Military Action Against Iraq (Parliamentary Approval) Bill
- Parliament of the United Kingdom
- Long title: A Bill to require the prior approval, by a simple majority of the House of Commons, of military action by United Kingdom forces against Iraq.

Status: Not passed

= Military Action Against Iraq (Parliamentary Approval) Bill =

1999 bill proposed in the UK Parliament

The Military Action Against Iraq (Parliamentary Approval) Bill was a private member's bill introduced into the House of Commons of the United Kingdom by Tam Dalyell under the Ten Minute Rule. It received its formal first reading on 26 January 1999. The bill sought to transfer the power to authorise military strikes against Iraq from the monarch to Parliament. The long title of the bill was "A Bill to require the prior approval, by a simple majority of the House of Commons, of military action by United Kingdom forces against Iraq". It was presented by Tam Dalyell and supported by Tony Benn, Harry Cohen, Jeremy Corbyn, George Galloway, Neil Gerrard, Ian Gibson, John McAllion, Alice Mahon, Robert Marshall-Andrews, Dennis Skinner, and Audrey Wise.

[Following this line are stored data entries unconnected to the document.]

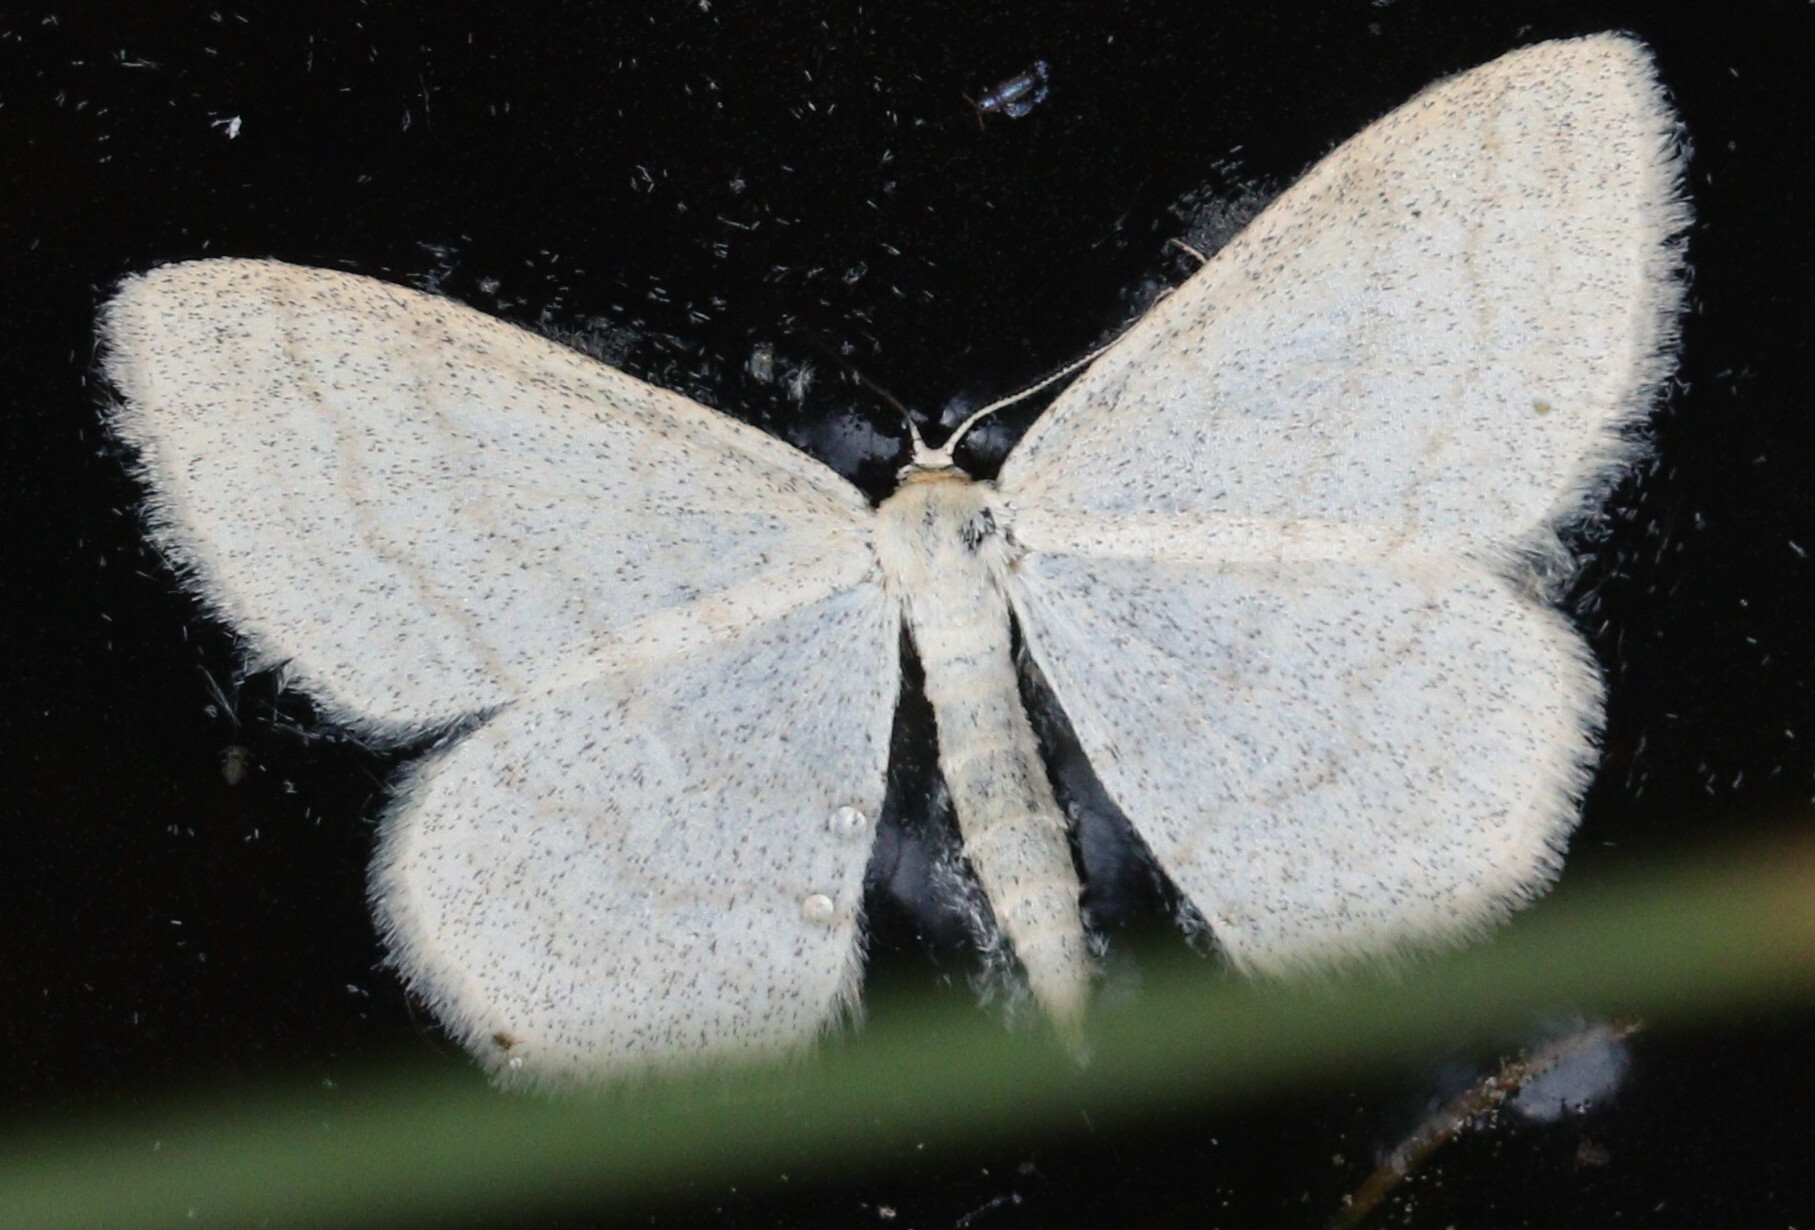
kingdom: Animalia
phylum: Arthropoda
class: Insecta
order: Lepidoptera
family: Geometridae
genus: Scopula
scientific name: Scopula ternata
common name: Smoky wave
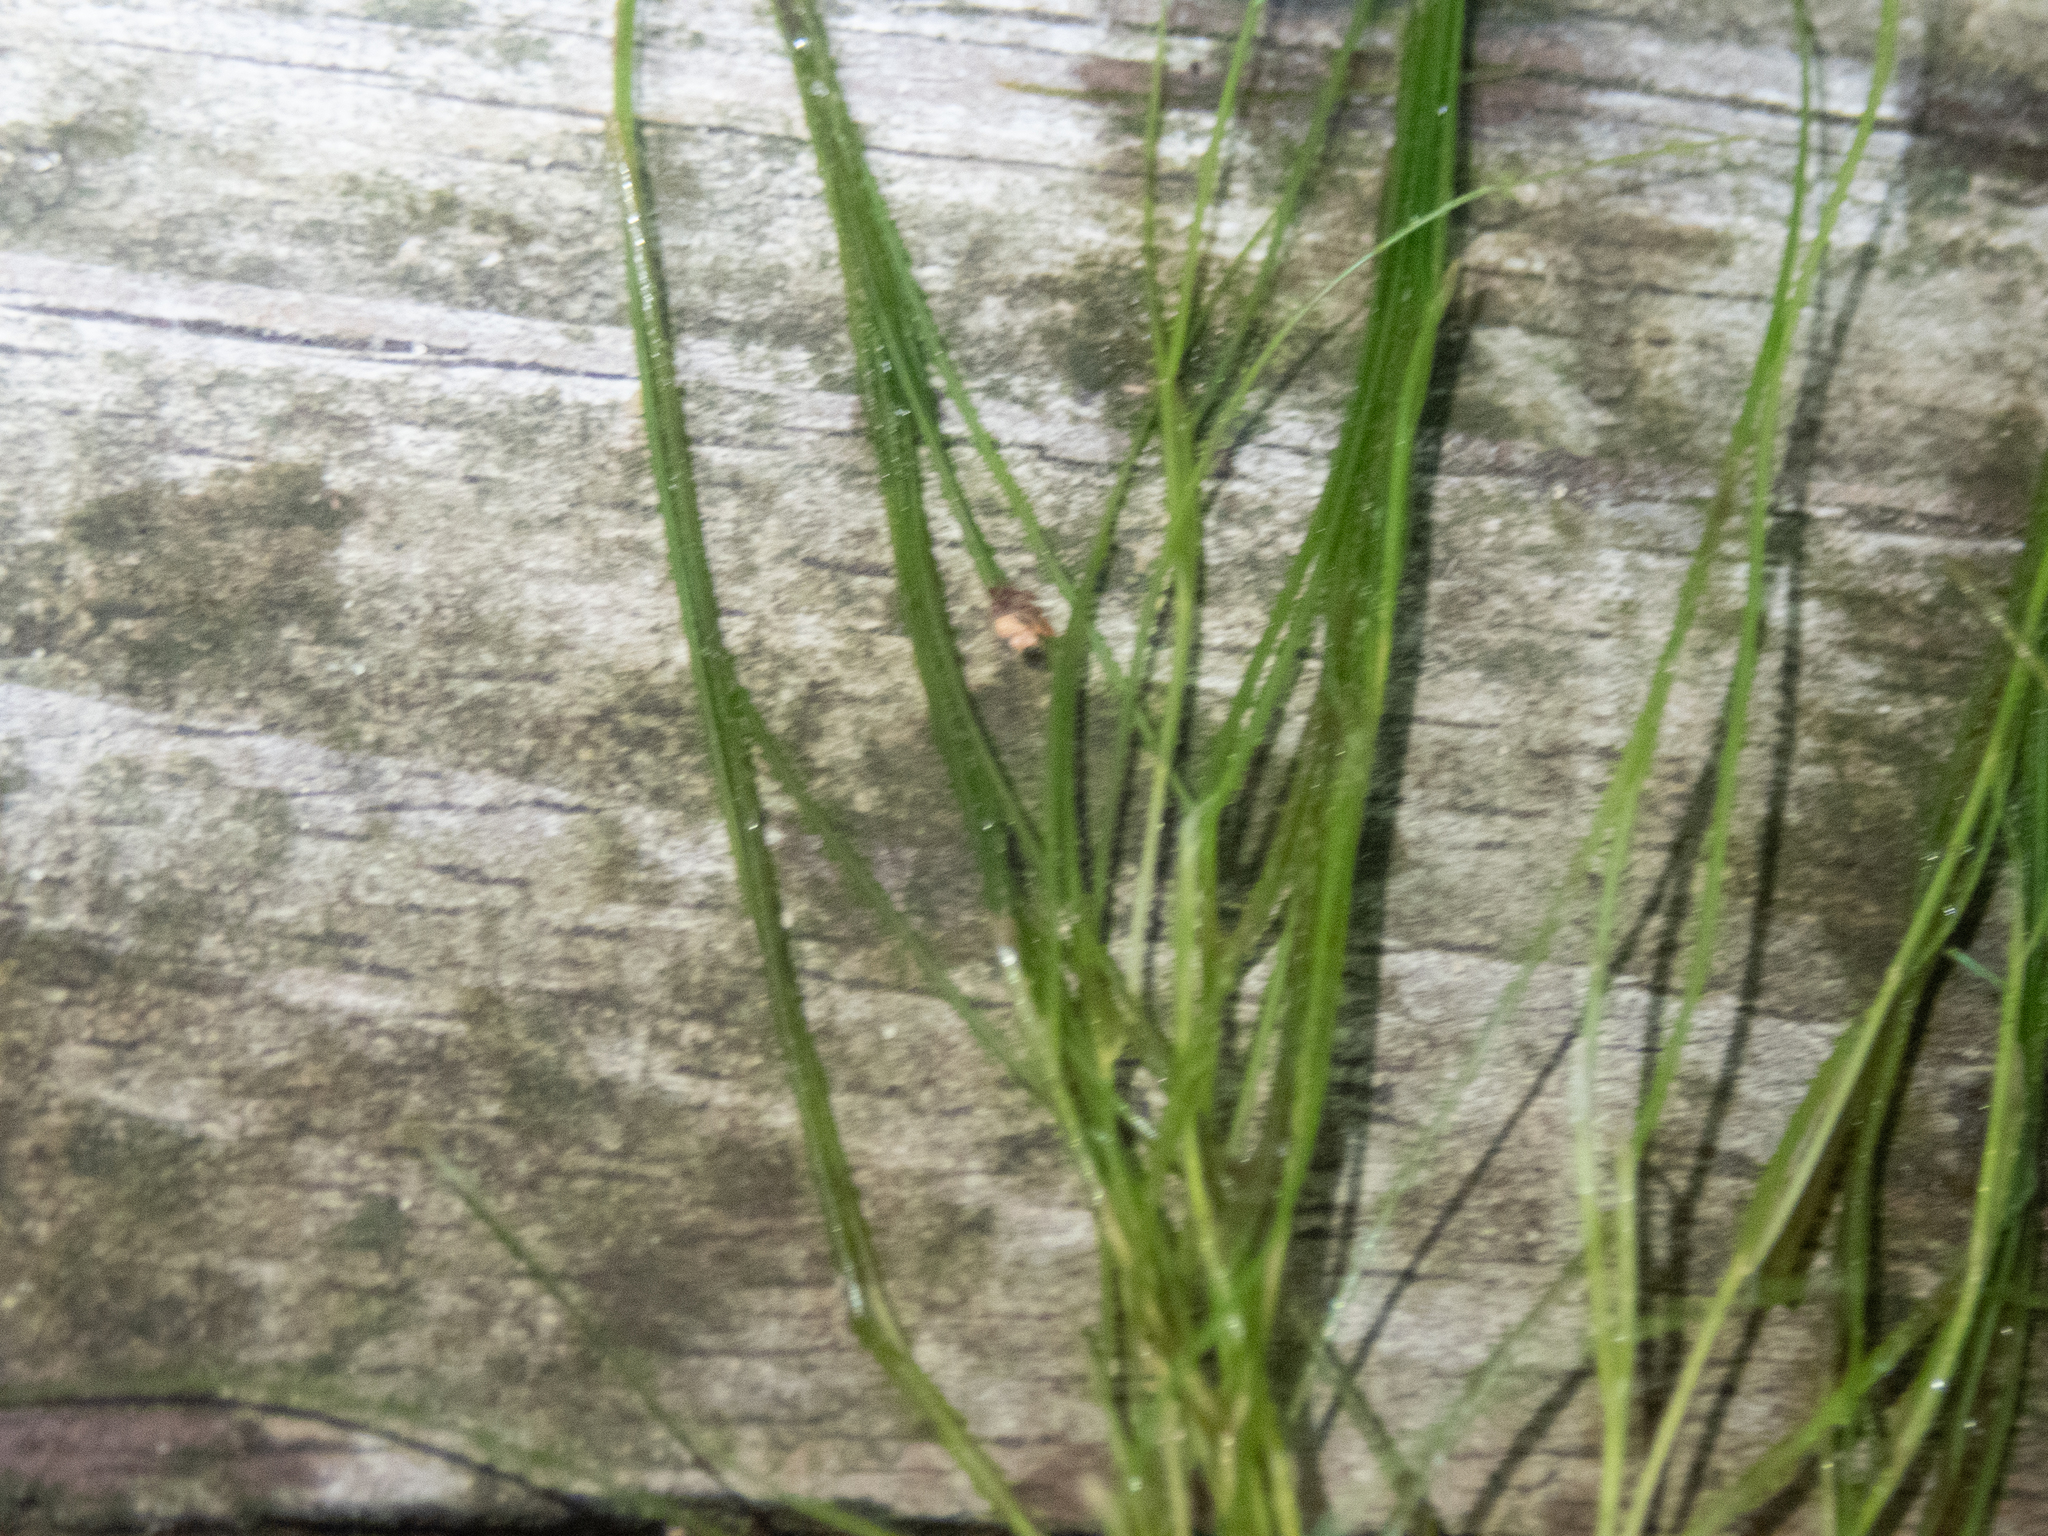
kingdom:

The bill became Bill 35 in the 1998/1999 parliamentary session, and was initially scheduled for second reading on 16 April 1999. As a bill modifying the monarch's prerogative powers, Queen's Consent was required before it could be debated in Parliament. The Queen refused to grant her consent for the bill to be debated. The second reading was initially postponed from 16 April until 23 July 1999. Due to the Crown's continuing refusal to signify its consent to the bill being debated, it could not receive its second reading on 23 July 1999. In the absence of a request for a further postponement, the bill was automatically dropped before it obtained its second reading.

When military action against Iraq was eventually organised in 2003, the government sought parliamentary approval on 18 March 2003, one day before the invasion began, although no powers under the royal prerogative were thereby transferred to Parliament.